━━━ PASSAGE GIVEN ━━━
To the rescue
Phiz
Engraver: Dalziel
1852
Steel-engraving
Vignette: 12.8 cm by 10.8 cm (5 by 4 ¼ inches)
Charles Lever's The Daltons, or, Three Roads in Life, Chapter VII, "A Lesson in Pistol Shooting," facing p. 52.
[Click on image to enlarge it.]
Scanned image, sizing, and commentary by Philip V. Allingham.
[You may use this image without prior permission for any scholarly or educational purpose, as long as you (1) credit the person who scanned the image, and (2) link your document to this URL in a web document or cite the Victorian Web in a print one.]
Passage Illustrated: The Comedic Aspect of Target Practice
“I'll not try again,” said she, pettishly. “Either the pistols don't suit me, or the place or the light is bad. Something is wrong, that's certain.”
Haggerstone bit his lip in silence, and went on reloading the pistols without trusting himself to reply. A little conflict was going on within him, and all his intended flatteries for her Ladyship were warring with the desire to display his own skill, for he was a celebrated shot, and not a little vain of the accomplishment. Vanity carried the day at last, and taking up the weapon, he raised it slowly to a level with his eye. A second or two he held it thus, his hand steady as a piece of marble.
“I have taken my aim, and now you may give the word for me to fire when you please,” said he, turning his eyes from the object, and looking straight at Lady Hester.
━━━ SUPPLIED INFORMATION ━━━
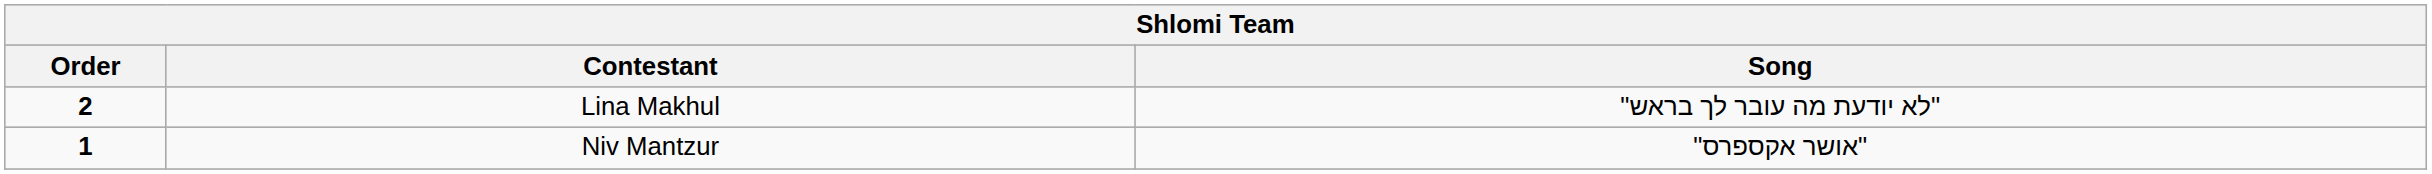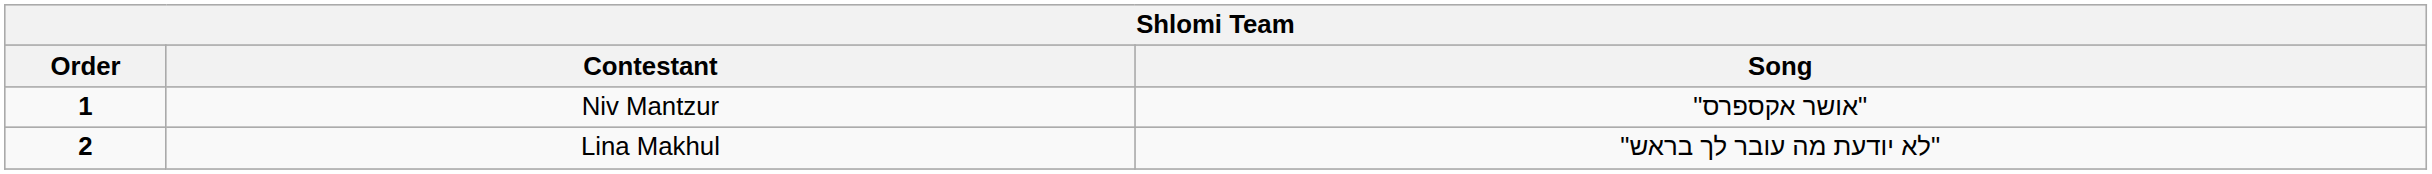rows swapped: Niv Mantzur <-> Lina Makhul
━━━
━━━ SUPPLIED INFORMATION ━━━
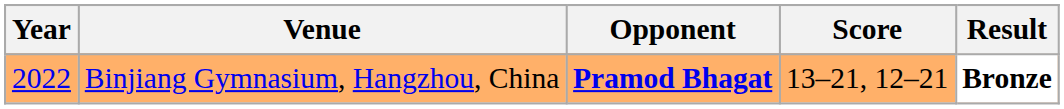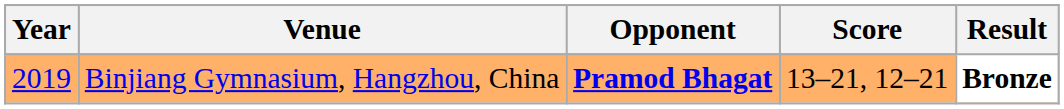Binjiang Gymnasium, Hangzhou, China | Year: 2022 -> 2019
━━━
◆ PROBLEMS AND TASKS:
A) List every person named in the illustration page.
B) According to the illustration page, which page of the novel does the illustration face?
C) Summarize the illustration page in two sentences.

◆ ANSWERS BY TASK:
A) Phiz, Dalziel, Charles Lever, Philip V. Allingham, Haggerstone, Lady Hester

B) Page 52

C) The illustration page presents "To the rescue," an 1852 steel engraving by Phiz, engraved by Dalziel, for Chapter VII of Charles Lever's The Daltons, or, Three Roads in Life. In the passage it illustrates, a woman pettishly refuses to try shooting again, and Haggerstone, a celebrated shot vain of his skill, takes aim with a steady hand and tells Lady Hester she may give the word for him to fire.